Halala Willie Kokulo, Director of Land Development and Water Resources, Ministry of Agriculture, who proxied for Honorable Jeannie M. Cooper, Minister of Agriculture, in a special statement, appreciated the [cordial working relationship and coordination] between the EPA, and the Ministry of Agriculture. He thanked the EPA for fighting climate change and welcomed everyone for gracing the inception workshop that gearing toward finding ways to improve the climate and the agricultural sector of the country.
In 2015, he said at the African Union Summit, provided a mandate to the African Ministerial Conference on Environmental operation to develop a proposal for enhancing support to Africa on adaptation together with the African groups of negotiators as a result in December 2015, after the African heads of states launched the African Action Initiative (AAI) at COP 21 in Paris.
Mr. Kokulo also said when the Intergovernmental Panel on Climate Change (IPCC) 2022 Report was released, it reveals the devastating impact of climate change, resulting in severe drought, floods, reduced agriculture production, and water insecurity increased in Africa, particularly, in West Africa’s vulnerable climate hazards. “The AAI is aimed at strengthening collaboration on adaptation across the continental high-level pan-African regional dialogue. Adaptation action on the ground, and addressing adaptation financing gap. It is designed as an initiative for Africa driven by Africans to address the increasing challenges caused by climate change,” he said.
On the greenhouse climate fund, he shared it is a critical element of the Paris Agreement, and it is the world’s largest climate fund mandated to support developing countries to raise funds to contribute toward the low emission climate resilience platform.
Also making remarks were Paul Oliver, Economist, USAID, and Shafick Hoossen, Work Bank, Senior Environmental Specialist. Oliver said over the years, climate change has become a much higher priority of USAID, and as a partner, USAID is observing current and future programs at the Ministry of Agriculture to see how they can work with the ministry. “There is tremendous investment potential in Liberia, particularly, in the forest, and USAID is looking for ways to help maximize the investment potential Liberia has”.

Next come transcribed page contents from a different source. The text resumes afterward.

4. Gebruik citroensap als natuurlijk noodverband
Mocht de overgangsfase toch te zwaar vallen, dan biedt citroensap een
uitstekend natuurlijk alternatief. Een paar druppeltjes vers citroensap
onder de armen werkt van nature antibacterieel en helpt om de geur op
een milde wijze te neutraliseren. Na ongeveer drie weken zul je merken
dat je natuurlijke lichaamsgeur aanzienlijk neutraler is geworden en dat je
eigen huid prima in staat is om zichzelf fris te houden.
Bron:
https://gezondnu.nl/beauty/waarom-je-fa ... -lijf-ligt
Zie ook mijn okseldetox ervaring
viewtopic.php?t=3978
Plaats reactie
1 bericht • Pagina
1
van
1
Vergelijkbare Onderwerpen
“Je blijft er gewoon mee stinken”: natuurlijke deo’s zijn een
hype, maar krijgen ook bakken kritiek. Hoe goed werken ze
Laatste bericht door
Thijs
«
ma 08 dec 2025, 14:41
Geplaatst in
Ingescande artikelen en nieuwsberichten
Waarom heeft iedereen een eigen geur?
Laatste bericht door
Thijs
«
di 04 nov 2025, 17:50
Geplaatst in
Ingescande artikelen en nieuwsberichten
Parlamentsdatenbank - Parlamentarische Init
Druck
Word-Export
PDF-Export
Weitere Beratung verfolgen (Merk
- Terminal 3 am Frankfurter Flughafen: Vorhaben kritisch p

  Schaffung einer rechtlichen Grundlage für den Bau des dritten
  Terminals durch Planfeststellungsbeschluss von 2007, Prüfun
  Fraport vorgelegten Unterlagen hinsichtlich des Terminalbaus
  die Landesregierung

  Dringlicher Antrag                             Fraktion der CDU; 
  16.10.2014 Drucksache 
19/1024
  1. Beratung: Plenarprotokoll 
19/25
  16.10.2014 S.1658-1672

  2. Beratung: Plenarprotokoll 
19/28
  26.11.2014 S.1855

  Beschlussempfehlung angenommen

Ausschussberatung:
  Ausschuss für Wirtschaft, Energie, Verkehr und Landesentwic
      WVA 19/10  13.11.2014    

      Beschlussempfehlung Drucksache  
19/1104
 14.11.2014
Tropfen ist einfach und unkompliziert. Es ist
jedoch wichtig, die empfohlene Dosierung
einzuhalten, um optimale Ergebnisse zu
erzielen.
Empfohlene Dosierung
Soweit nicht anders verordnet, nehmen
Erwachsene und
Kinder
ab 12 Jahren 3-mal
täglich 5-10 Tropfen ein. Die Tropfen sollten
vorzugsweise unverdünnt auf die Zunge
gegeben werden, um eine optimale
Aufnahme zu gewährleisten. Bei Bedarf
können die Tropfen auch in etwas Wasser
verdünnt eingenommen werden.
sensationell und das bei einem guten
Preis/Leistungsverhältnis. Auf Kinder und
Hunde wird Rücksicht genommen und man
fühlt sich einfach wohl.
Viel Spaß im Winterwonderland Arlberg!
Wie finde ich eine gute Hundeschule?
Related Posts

Hoossein said 40% of Liberia is forest, and communities depend on the forest for agricultural activities…but said it is important the forest is maintained while ensuring those depending on it for survival are provided an alternative livelihood, or improvement be made to current livelihood programs that can be climate smart, something he said the World Bank is trying to do through their current forest project and sustainable agriculture component.
Wilson K. Tarpeh, Executive Director, EPA, launching the readiness workshop, said in the Paris Agreement, each country is required to submit its commitment to the reduction of greenhouse gases. And the instrument is called Nationalist Determine Contribution (NDC). In 2021, he added that the EPA came up with a comprehensive NDC, which covers at least nine sectors, including agriculture and energy.
He recognized GoL and international partners’ efforts for working along with the EPA in supporting the fight against climate change. “Our work at EPA is to guide this process and ensure the is achieved. USAID, World Bank, and UNDP are committed, and Liberia stands to gain a lot from the climate change or climate finance program, but it has to be guided so that expectations can’t be raised that can’t be fulfilled within a certain level of time,” he said.